_EXERCISE DETAILS_
Convert every line of the listing below into a JSON list of strings, one string per line, omitting blank lines.

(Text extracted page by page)
★ ★ ★ ★ ★

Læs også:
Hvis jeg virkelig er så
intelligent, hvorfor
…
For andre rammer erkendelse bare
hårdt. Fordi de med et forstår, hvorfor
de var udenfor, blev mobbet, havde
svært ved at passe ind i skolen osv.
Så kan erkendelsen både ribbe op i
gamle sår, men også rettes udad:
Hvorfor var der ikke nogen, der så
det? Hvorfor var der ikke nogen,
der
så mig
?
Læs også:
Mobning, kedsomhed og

★ ★ ★ ★ ★

_TASK RESULT_
[
  "Læs også:",
  "Hvis jeg virkelig er så",
  "intelligent, hvorfor",
  "…",
  "For andre rammer erkendelse bare",
  "hårdt. Fordi de med et forstår, hvorfor",
  "de var udenfor, blev mobbet, havde",
  "svært ved at passe ind i skolen osv.",
  "Så kan erkendelsen både ribbe op i",
  "gamle sår, men også rettes udad:",
  "Hvorfor var der ikke nogen, der så",
  "det? Hvorfor var der ikke nogen,",
  "der",
  "så mig",
  "?",
  "Læs også:",
  "Mobning, kedsomhed og"
]